I did this intentionally, because I wanted everyone and everything back at our base. Had I not got melee aggro with both the necro and the shaman, then one of their mercs might have stayed on the hill and not come back. Since tank mercs go all out to protect their owners, I knew both would come back.
You will need to carefully consider this when fighting indoors because they will race through doors and over walls go get at any mob aggroing the group, ESPECIALLY if the mob has targed their owner.
I left no-one as designated main-tank since my group was warrior/shaman/necro with mercs of cleric/tank/tank. This meant that both of the the two tank mercs were fighting for control over every mob and neither was worried about getting over-aggro. They both engaged every mob, (unless I had pulled 6 hehe,) and continually kept trying to taunt every mob off of their owner first, their owner's pet next, and then other group members next, and then member pets last.
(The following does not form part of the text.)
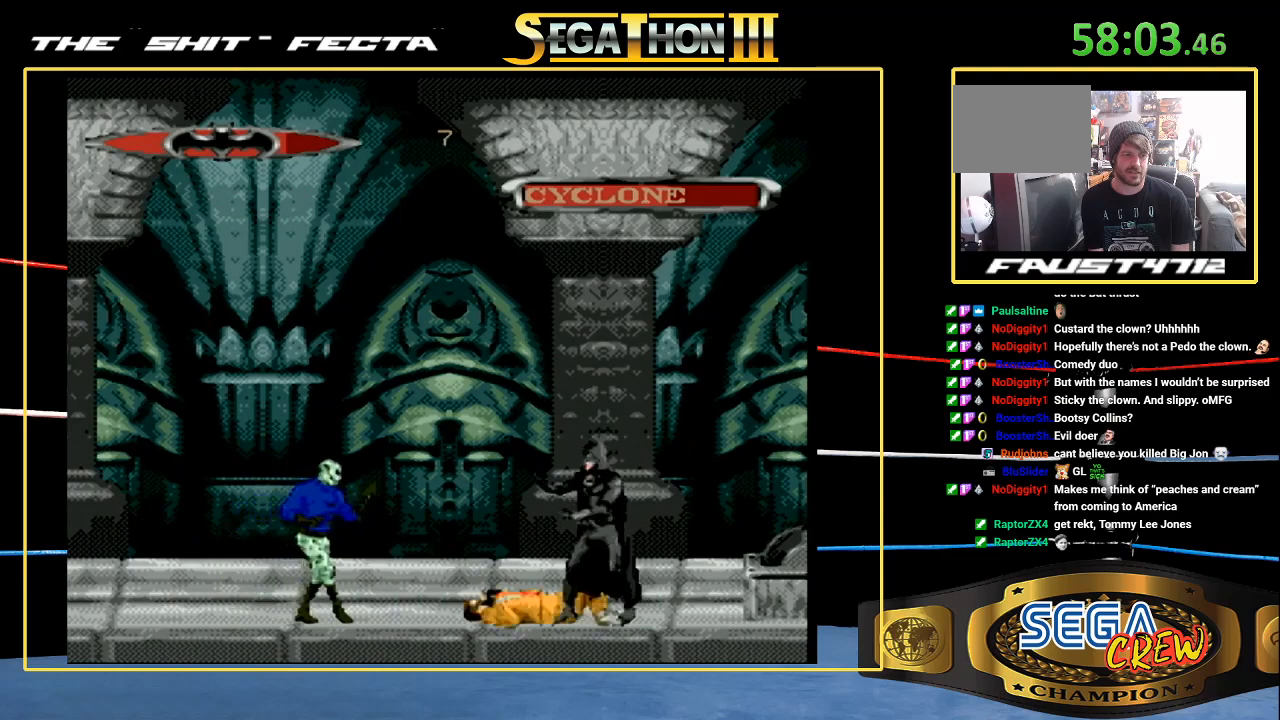
{"buttons": [], "events": []}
The necro's own tank merc seemed to be the one to save the necro pet the most often.
If your puller has a tank merc, then the puller will have to switch the merc to 'Passive' every pull. Then switch back to 'Aggressive' when back at the camp. Otherwise the merc will follow the puller out to the pull area and start engaging any mob with aggro OUT THERE.
(Melee, Rogue-type) These are very similar to Rogues, in that they employ some of the same tactics and abilities. Once again they are not as good as a real PC as the AI is not as skillful as a person has the potential of being. That being said, they do a decent amount of damage, and will position themselves opposite to the designated main tank (if you designate one) so that they do maximum damage from behind the mob. They also appear to keep at maximum melee distance and I haven't seen mine take agro from the Main Tank.
A DPS (Rogue) type Mercenary will add an aura to your group to improve accuracy and will prime their weapon with poison. The dark elf one also /hides between pulls.
The following hotkeys can be used to direct your mercenary:
/mercassist on - Turns on Mercenary assist.
/mercassist off - Turn this off.
/mercassist - this activates the merc when /mercassist is on.
/stance passive - puts the merc in a passive stance.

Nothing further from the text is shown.